Are you f#cking high?
News not based on my interests
Looking for a news source that does NOT take my interests into account. I know my interests and when I want news on them I go look them up, directly. I need no news service to provide stories on the things I’m already looking for. What I need is a news source that provides the news and not entertainment like local news stations do. I can’t travel the world and even if I could, I still would miss 95% of news because all I’m seeing is my interests.
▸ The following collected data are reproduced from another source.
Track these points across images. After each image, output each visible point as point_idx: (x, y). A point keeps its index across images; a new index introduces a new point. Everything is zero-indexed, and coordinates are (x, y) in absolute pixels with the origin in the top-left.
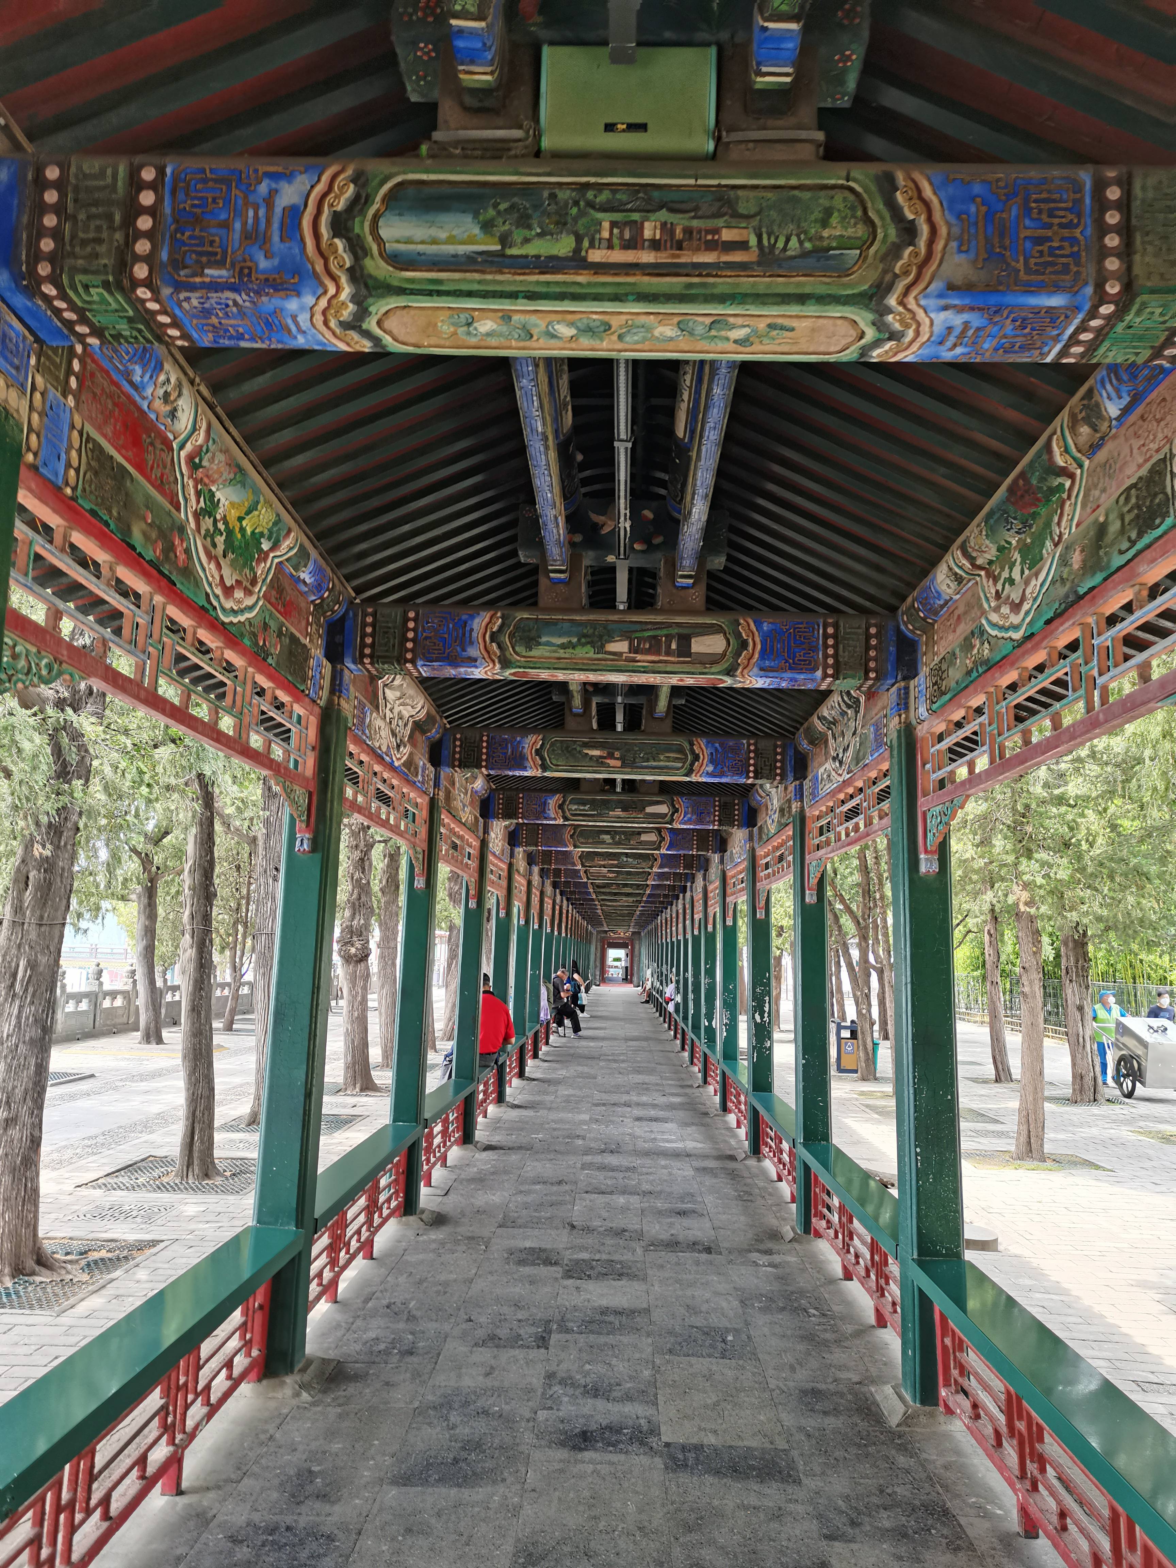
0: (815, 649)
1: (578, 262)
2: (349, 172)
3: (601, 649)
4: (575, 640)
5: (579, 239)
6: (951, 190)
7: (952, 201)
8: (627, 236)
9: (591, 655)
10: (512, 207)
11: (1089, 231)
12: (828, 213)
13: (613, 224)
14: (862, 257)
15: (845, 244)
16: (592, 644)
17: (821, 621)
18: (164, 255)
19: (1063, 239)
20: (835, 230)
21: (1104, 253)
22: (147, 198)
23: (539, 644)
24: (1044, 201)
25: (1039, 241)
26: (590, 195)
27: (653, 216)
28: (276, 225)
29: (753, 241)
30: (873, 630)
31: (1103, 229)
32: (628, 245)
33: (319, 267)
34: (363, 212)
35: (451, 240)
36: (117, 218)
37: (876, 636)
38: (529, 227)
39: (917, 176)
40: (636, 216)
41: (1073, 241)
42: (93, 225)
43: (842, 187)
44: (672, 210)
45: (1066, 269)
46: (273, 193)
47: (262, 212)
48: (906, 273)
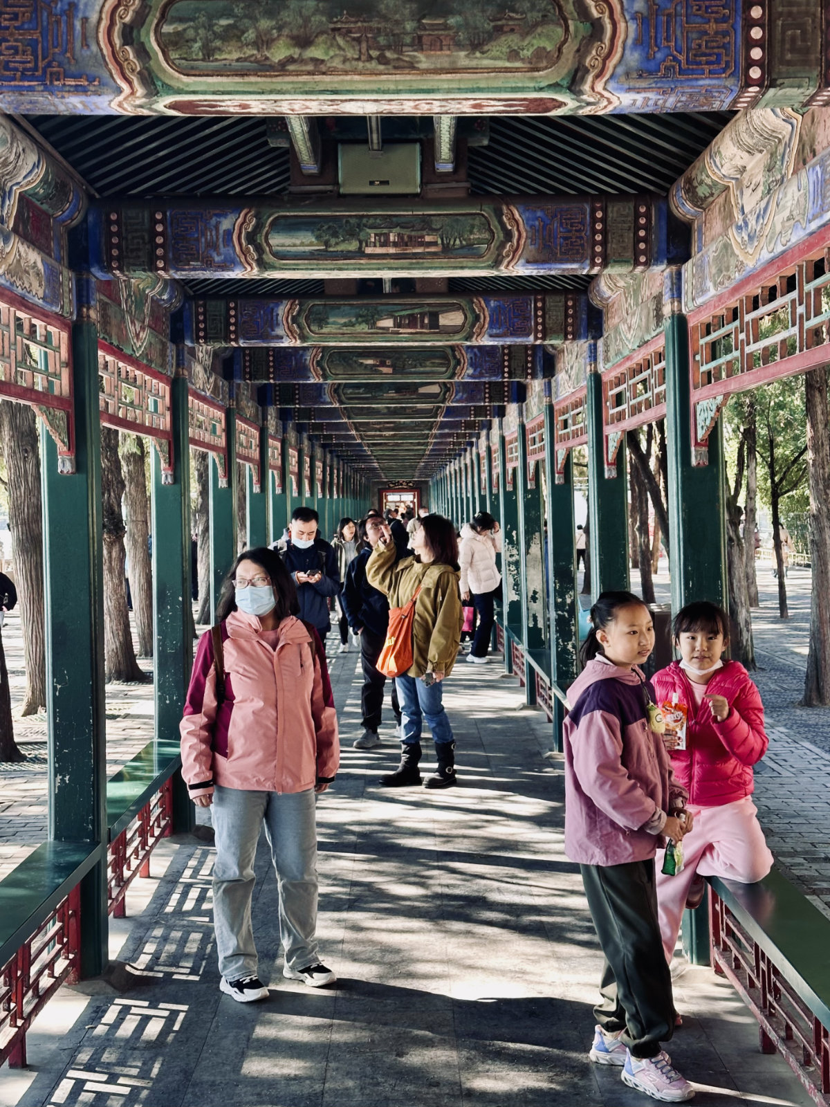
0: (529, 319)
1: (360, 254)
2: (253, 212)
3: (373, 325)
4: (354, 320)
5: (361, 242)
6: (527, 214)
7: (528, 220)
8: (382, 240)
9: (366, 330)
10: (329, 228)
11: (588, 233)
12: (473, 226)
13: (376, 235)
14: (488, 248)
15: (480, 242)
16: (367, 322)
17: (532, 298)
18: (171, 255)
19: (577, 237)
20: (476, 236)
21: (595, 243)
22: (159, 228)
23: (328, 323)
24: (569, 219)
25: (566, 239)
26: (364, 221)
27: (394, 230)
28: (221, 240)
29: (440, 242)
30: (570, 303)
31: (594, 232)
32: (382, 245)
33: (243, 260)
34: (260, 232)
35: (302, 244)
36: (146, 237)
37: (572, 307)
38: (338, 237)
39: (512, 208)
40: (385, 231)
41: (581, 238)
42: (135, 241)
43: (478, 214)
44: (402, 227)
45: (578, 253)
46: (218, 223)
47: (214, 233)
48: (508, 256)
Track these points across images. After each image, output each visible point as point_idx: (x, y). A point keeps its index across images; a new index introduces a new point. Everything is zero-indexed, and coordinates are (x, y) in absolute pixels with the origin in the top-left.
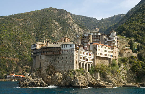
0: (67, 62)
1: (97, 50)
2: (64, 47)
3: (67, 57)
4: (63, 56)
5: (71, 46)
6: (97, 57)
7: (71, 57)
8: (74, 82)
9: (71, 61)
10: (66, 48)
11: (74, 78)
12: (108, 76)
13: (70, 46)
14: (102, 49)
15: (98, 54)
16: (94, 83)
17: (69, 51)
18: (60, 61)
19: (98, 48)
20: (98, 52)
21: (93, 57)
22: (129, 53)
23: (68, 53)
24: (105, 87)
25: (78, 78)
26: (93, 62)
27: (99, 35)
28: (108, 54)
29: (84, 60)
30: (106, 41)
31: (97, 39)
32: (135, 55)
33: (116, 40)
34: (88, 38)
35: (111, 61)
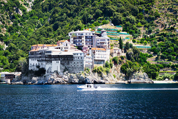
0: (78, 66)
2: (76, 55)
3: (78, 63)
4: (75, 62)
6: (95, 60)
7: (81, 63)
8: (86, 80)
9: (81, 66)
10: (77, 56)
11: (86, 78)
12: (104, 75)
13: (80, 54)
14: (99, 53)
15: (96, 57)
17: (80, 58)
18: (72, 65)
19: (96, 53)
20: (96, 56)
21: (92, 60)
23: (79, 59)
24: (105, 83)
26: (92, 64)
27: (91, 35)
28: (103, 56)
29: (88, 64)
30: (98, 42)
31: (90, 39)
32: (124, 55)
33: (107, 42)
34: (80, 38)
35: (105, 62)
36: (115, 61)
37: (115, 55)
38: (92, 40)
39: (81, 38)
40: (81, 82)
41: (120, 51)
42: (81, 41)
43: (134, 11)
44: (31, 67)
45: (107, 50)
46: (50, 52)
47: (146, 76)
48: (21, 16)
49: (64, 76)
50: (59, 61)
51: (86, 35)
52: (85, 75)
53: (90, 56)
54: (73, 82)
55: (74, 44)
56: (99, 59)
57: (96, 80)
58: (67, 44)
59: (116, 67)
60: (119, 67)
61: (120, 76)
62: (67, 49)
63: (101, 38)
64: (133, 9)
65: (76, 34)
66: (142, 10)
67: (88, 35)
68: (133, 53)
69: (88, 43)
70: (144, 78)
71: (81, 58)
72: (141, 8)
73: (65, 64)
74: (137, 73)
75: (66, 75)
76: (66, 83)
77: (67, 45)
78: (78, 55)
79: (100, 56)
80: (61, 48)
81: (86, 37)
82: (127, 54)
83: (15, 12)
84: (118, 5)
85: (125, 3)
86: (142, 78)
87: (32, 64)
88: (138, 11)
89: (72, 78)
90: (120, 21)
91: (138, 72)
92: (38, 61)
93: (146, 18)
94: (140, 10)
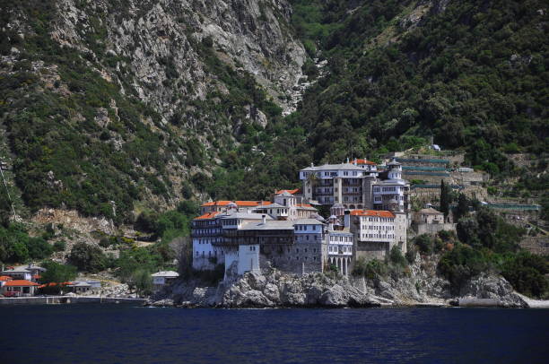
0: (306, 257)
1: (359, 228)
2: (301, 229)
3: (306, 250)
4: (298, 247)
5: (314, 229)
6: (359, 242)
7: (315, 249)
8: (325, 298)
9: (314, 258)
10: (303, 232)
11: (325, 290)
12: (384, 284)
13: (312, 227)
14: (370, 223)
15: (361, 235)
16: (358, 299)
17: (311, 238)
18: (292, 257)
19: (363, 222)
20: (363, 232)
21: (351, 243)
22: (435, 222)
23: (308, 241)
24: (379, 305)
25: (331, 289)
26: (351, 254)
27: (360, 175)
28: (383, 233)
29: (336, 253)
30: (376, 193)
31: (356, 187)
32: (450, 227)
33: (401, 193)
34: (330, 183)
35: (391, 248)
36: (421, 244)
37: (422, 230)
38: (361, 189)
39: (332, 185)
40: (312, 301)
41: (441, 217)
42: (331, 190)
43: (501, 109)
44: (197, 259)
45: (398, 216)
46: (235, 221)
47: (507, 287)
48: (264, 126)
49: (269, 285)
50: (258, 247)
51: (346, 177)
52: (325, 282)
53: (347, 231)
54: (291, 301)
55: (314, 199)
56: (370, 240)
57: (354, 298)
58: (285, 200)
59: (424, 262)
60: (435, 260)
61: (436, 286)
62: (283, 215)
63: (386, 183)
64: (498, 106)
65: (319, 174)
66: (525, 107)
67: (350, 176)
68: (478, 224)
69: (351, 198)
70: (501, 293)
71: (316, 237)
72: (522, 101)
73: (274, 253)
74: (481, 279)
75: (273, 283)
76: (271, 303)
77: (285, 204)
78: (305, 229)
79: (375, 232)
80: (269, 211)
81: (345, 182)
82: (459, 227)
83: (248, 116)
84: (459, 95)
85: (480, 88)
86: (494, 292)
87: (201, 253)
88: (514, 110)
89: (289, 290)
90: (458, 137)
91: (485, 277)
92: (213, 244)
93: (534, 129)
94: (521, 108)
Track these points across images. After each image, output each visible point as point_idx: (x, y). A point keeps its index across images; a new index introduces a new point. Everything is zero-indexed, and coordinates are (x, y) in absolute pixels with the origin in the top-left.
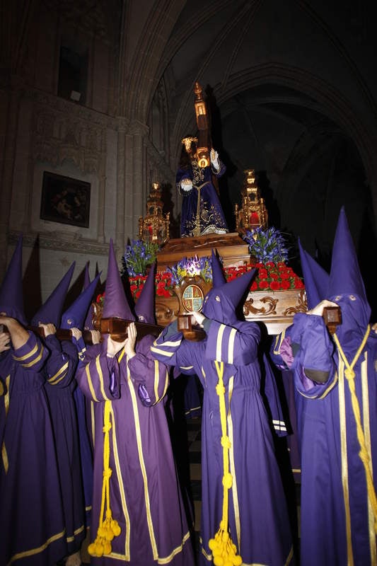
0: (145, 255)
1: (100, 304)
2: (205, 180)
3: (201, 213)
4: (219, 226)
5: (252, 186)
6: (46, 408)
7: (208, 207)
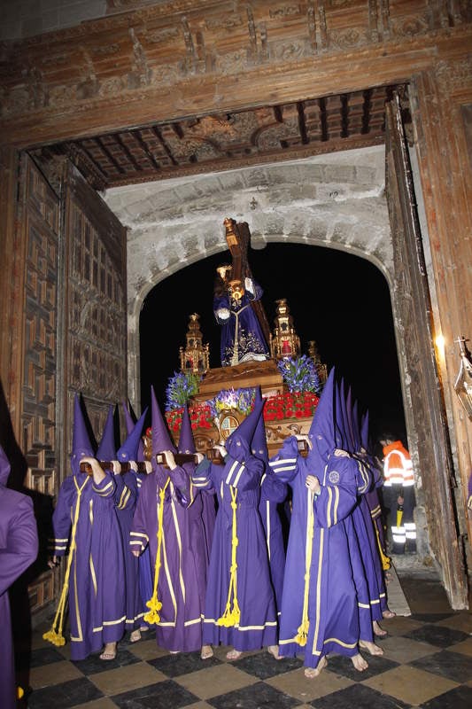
0: (188, 387)
1: (150, 437)
2: (243, 305)
3: (239, 340)
4: (257, 352)
5: (283, 316)
6: (118, 533)
7: (246, 334)
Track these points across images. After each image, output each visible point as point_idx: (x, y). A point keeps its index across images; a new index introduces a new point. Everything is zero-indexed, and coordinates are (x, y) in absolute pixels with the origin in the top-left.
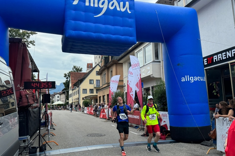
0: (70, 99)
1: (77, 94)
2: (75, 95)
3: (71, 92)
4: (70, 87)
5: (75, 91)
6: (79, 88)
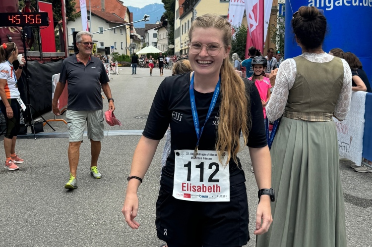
0: (177, 41)
3: (178, 23)
4: (176, 10)
5: (185, 20)
6: (194, 13)
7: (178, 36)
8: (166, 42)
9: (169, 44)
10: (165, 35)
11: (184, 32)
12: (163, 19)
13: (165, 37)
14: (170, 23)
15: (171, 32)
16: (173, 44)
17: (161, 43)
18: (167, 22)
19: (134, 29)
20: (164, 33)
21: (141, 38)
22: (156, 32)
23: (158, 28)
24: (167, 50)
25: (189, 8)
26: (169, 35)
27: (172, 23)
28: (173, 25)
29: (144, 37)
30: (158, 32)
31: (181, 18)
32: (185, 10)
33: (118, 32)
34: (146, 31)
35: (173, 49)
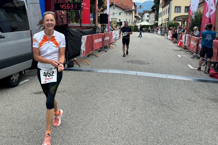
0: (160, 19)
1: (167, 13)
2: (165, 14)
3: (161, 10)
4: (160, 3)
5: (165, 9)
6: (170, 5)
7: (160, 17)
8: (154, 19)
9: (155, 20)
10: (153, 16)
11: (164, 15)
12: (153, 8)
13: (153, 17)
14: (157, 10)
15: (157, 15)
16: (158, 20)
17: (151, 20)
18: (155, 9)
19: (137, 13)
20: (153, 15)
21: (141, 18)
22: (149, 15)
23: (150, 13)
24: (154, 24)
25: (167, 2)
26: (156, 16)
27: (158, 10)
28: (158, 11)
29: (142, 17)
30: (150, 14)
31: (163, 7)
32: (165, 3)
33: (128, 14)
34: (143, 14)
35: (157, 23)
Give me news, conservative, liberal, I don’t care, but stop entertaining me when I’m trying to get information.
Does such a news service exist?
PS News = things that have happened
News entertainment = speculative stories on what could happen
I want a reader which posts only really thought-provoking, interesting articles, like if your friends were only the really cool kind of journalists who spend all their time sharing the best stuff. I can’t believe this is so difficult to find or does not exist.
Thanks for any pointer!
News as Facts
I really like News as Facts and I don’t see people ever mentioning it. It’s so concise and straightforward.
Google No 1?
From greg on June 26, 2019 :: 12:06 pm
Consider Google number 1 only if you don’t mind being fed what Google thinks you should see, and be unaware of what they consider unimportant news. How can such a terribly biased organization which manipulates search results possibly be a good thing?
Check this out:
You're way off base
From Josh Kirschner on June 28, 2019 :: 2:40 pm
Project Veritas has a long history of selectively editing videos to make them highly misleading (which is why they don’t release the full videos, as in this case, to show the actual context of what is being discussed, which was preventing foreign interference in the elections, not preventing Trump from being elected. See: https://www.washingtontimes.com/news/2019/jun/25/project-veritas-video-targeting-google-pulled-yout/).
However, that’s not why the video was removed. It was removed because it was based on a hidden video of a non-public person, who was then identified publicly in the video in direct violation of YouTube’s privacy policies. Those policies are clearly laid out here: https://support.google.com/youtube/answer/2801895?hl=en and expressly prohibit “[posting your] personal information or uploading a video of you without your consent”.
Suggestions of political bias by Google in Google Search results, regardless of the personal feelings of Google execs, show a deep misunderstanding of how Google’s Search algorithms work. While politicians and many highly-partisan political sites have made a lot of noise in this area, those who actually understand and cover technology know this simply is not how the algorithms come up with results. It’s more detailed than I want to get into here, but there are plenty of articles you can read from non-political tech sources that explain it pretty well:
Avoid Google - For Various Reasons
From Robert Harvie on January 26, 2022 :: 12:38 pm
Google is hardly “neutral” and is also very much less than transparent about how it “suggests” both your news interests and your search information.
It’s data-mining is also less than transparent.
If you want to be fed a diet of big-tech world view, by all means, use Google for searches and for your news feed.
BTW - this is arising from a search on Brave. Chrome is another issue altogether.
Google’s new motto - “Be evil in the right way.”
From Dave on August 22, 2019 :: 11:19 am
Did you seriously just call Google biased and then link Breitbart….?
Breitbart is NOT News
From Homer on March 30, 2023 :: 3:56 pm
Breitbart is not news; it’s propaganda and misinformation. There are no journalists at breitbart.